> _What is being asked_
In the listing beneath this line, copy exactly the lines starting with the one containing "focal_35mm: 332" and going on through the one containing "f_number: 2.8".

> _Material supplied_
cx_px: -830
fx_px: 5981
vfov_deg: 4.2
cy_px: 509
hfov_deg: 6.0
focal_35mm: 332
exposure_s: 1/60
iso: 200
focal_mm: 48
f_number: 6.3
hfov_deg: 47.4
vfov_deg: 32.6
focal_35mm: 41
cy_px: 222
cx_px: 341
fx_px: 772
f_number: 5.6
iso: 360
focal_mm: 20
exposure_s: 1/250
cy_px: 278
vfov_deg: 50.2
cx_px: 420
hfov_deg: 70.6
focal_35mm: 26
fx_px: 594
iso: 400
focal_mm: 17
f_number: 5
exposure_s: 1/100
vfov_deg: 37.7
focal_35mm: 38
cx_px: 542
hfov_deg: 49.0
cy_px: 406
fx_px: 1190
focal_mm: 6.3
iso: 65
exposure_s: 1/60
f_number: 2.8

* * *

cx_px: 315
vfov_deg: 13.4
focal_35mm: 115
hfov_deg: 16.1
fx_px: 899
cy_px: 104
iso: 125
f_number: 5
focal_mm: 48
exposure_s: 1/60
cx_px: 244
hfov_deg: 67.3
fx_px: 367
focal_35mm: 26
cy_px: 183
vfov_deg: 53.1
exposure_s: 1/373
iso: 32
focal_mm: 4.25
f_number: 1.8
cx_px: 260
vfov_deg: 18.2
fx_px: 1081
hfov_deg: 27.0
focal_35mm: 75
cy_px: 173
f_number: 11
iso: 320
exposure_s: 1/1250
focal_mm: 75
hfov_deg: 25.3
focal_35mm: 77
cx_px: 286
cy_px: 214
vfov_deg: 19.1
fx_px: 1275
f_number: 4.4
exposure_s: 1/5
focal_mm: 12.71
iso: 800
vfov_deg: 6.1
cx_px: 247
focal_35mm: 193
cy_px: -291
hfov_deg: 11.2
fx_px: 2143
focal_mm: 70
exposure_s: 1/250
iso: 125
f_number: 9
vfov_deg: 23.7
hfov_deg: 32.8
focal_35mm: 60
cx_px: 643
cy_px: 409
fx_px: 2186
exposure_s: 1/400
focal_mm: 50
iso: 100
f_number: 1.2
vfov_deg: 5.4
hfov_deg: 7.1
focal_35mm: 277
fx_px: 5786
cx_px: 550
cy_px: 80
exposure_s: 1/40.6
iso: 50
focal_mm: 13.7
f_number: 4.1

> _Reply to the exercise_
focal_35mm: 332
exposure_s: 1/60
iso: 200
focal_mm: 48
f_number: 6.3
hfov_deg: 47.4
vfov_deg: 32.6
focal_35mm: 41
cy_px: 222
cx_px: 341
fx_px: 772
f_number: 5.6
iso: 360
focal_mm: 20
exposure_s: 1/250
cy_px: 278
vfov_deg: 50.2
cx_px: 420
hfov_deg: 70.6
focal_35mm: 26
fx_px: 594
iso: 400
focal_mm: 17
f_number: 5
exposure_s: 1/100
vfov_deg: 37.7
focal_35mm: 38
cx_px: 542
hfov_deg: 49.0
cy_px: 406
fx_px: 1190
focal_mm: 6.3
iso: 65
exposure_s: 1/60
f_number: 2.8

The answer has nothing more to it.